Provided records:

※ ※ ※

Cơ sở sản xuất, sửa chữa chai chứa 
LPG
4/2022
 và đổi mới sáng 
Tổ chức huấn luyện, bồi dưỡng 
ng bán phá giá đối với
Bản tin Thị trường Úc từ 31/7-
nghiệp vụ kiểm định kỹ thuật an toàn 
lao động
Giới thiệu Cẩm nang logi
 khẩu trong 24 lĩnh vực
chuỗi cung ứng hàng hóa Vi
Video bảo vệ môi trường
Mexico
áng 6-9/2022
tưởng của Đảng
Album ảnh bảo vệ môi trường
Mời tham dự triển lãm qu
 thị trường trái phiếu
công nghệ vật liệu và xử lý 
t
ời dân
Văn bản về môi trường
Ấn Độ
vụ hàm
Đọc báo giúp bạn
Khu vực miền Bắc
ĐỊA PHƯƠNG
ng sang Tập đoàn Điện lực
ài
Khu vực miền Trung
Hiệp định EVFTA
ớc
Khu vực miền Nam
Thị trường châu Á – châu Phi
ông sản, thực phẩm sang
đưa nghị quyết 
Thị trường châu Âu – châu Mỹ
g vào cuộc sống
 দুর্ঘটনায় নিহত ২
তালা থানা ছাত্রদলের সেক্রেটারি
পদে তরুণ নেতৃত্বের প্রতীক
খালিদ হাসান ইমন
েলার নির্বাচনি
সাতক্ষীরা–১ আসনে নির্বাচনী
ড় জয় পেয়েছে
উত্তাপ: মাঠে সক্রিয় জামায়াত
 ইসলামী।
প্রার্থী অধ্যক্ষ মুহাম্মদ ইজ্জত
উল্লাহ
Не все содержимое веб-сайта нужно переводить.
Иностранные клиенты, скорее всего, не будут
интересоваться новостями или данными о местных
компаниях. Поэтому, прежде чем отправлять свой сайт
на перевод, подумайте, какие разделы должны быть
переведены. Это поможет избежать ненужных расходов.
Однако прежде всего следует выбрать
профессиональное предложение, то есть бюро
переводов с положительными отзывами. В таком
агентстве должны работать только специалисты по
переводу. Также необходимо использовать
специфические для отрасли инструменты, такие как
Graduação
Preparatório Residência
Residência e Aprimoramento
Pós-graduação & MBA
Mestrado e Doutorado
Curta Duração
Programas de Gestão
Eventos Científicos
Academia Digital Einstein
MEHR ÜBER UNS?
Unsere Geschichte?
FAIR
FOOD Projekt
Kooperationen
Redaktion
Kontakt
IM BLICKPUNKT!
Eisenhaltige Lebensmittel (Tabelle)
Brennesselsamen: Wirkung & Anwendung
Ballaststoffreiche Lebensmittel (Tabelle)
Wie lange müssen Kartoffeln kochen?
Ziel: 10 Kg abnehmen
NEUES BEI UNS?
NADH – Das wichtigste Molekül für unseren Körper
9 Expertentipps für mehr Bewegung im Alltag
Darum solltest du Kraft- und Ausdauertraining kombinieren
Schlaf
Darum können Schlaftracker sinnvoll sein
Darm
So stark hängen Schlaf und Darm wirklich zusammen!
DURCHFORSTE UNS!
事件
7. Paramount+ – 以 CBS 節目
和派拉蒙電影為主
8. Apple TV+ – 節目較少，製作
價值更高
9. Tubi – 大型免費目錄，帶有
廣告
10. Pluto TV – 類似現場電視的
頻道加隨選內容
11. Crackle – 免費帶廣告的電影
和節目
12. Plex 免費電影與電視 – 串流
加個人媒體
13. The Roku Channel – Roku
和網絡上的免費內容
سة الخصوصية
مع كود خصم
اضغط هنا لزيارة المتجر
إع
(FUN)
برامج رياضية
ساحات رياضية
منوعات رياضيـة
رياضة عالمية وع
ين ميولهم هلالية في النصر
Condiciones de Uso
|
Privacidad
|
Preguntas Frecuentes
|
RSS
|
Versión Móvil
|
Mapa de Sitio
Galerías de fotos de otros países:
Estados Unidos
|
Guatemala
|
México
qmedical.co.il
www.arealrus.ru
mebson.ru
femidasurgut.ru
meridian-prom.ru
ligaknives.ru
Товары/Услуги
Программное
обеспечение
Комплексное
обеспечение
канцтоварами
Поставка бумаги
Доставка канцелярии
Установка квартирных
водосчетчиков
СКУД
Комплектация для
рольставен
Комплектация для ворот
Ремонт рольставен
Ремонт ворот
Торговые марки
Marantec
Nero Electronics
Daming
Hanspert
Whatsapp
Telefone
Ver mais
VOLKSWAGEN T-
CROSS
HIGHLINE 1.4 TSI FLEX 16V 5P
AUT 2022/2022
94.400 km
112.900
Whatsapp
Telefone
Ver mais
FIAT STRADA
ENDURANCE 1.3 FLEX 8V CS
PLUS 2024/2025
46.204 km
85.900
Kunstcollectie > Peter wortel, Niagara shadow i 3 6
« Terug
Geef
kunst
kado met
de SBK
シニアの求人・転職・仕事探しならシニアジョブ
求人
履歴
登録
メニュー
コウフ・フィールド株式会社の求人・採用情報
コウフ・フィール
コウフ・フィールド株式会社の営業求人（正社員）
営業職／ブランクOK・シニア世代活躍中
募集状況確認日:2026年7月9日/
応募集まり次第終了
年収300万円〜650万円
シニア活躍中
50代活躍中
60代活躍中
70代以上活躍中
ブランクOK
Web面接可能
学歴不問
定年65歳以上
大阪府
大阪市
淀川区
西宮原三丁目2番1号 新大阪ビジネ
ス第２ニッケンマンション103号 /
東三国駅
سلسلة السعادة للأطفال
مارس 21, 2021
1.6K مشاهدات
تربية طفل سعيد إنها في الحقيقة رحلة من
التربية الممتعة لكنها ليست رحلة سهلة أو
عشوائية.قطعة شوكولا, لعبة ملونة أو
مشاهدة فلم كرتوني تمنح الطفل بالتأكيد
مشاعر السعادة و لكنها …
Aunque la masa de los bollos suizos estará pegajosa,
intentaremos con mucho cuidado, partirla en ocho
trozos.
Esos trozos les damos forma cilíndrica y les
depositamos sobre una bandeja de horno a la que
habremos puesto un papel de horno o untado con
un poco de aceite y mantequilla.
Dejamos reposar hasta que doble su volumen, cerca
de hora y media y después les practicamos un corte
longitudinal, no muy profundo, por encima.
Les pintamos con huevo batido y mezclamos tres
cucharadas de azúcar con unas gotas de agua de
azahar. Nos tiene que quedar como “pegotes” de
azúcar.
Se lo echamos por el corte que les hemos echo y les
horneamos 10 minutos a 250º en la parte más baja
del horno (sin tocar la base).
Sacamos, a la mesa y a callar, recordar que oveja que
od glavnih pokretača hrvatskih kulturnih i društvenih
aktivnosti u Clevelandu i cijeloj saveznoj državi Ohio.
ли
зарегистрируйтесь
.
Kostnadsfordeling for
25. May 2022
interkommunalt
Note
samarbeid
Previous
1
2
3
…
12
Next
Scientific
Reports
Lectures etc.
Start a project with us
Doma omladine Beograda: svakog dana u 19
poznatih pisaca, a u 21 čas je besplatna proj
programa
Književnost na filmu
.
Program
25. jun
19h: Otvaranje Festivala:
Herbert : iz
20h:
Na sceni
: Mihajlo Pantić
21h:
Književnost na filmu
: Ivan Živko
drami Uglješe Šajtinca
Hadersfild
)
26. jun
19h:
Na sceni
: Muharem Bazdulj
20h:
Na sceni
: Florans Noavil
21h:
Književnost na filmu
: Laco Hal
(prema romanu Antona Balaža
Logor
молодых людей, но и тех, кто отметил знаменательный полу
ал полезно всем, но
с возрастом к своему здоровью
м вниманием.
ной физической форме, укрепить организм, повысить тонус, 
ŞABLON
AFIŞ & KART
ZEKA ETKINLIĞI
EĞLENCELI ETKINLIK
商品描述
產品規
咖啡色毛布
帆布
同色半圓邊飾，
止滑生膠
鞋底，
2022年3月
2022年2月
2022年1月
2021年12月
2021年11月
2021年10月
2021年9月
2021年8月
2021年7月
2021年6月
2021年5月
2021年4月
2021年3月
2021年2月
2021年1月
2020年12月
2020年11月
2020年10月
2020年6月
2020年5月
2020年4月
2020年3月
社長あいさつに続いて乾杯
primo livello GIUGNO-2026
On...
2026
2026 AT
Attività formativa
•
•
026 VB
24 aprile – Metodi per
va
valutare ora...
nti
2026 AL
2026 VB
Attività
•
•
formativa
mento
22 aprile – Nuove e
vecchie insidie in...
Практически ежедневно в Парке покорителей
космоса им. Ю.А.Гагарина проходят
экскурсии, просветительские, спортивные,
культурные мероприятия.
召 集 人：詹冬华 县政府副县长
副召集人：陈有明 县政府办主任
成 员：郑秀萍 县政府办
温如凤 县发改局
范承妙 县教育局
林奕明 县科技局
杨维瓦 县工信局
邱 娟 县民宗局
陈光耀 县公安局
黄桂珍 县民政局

※ ※ ※

Instructions to follow:
Set out everything from the start of the data down to and including the line that contains "tưởng của Đảng" as a numbered list, leaving out any blank lines.

Task solution:
1. Cơ sở sản xuất, sửa chữa chai chứa 
2. LPG
3. 4/2022
4.  và đổi mới sáng 
5. Tổ chức huấn luyện, bồi dưỡng 
6. ng bán phá giá đối với
7. Bản tin Thị trường Úc từ 31/7-
8. nghiệp vụ kiểm định kỹ thuật an toàn 
9. lao động
10. Giới thiệu Cẩm nang logi
11.  khẩu trong 24 lĩnh vực
12. chuỗi cung ứng hàng hóa Vi
13. Video bảo vệ môi trường
14. Mexico
15. áng 6-9/2022
16. tưởng của Đảng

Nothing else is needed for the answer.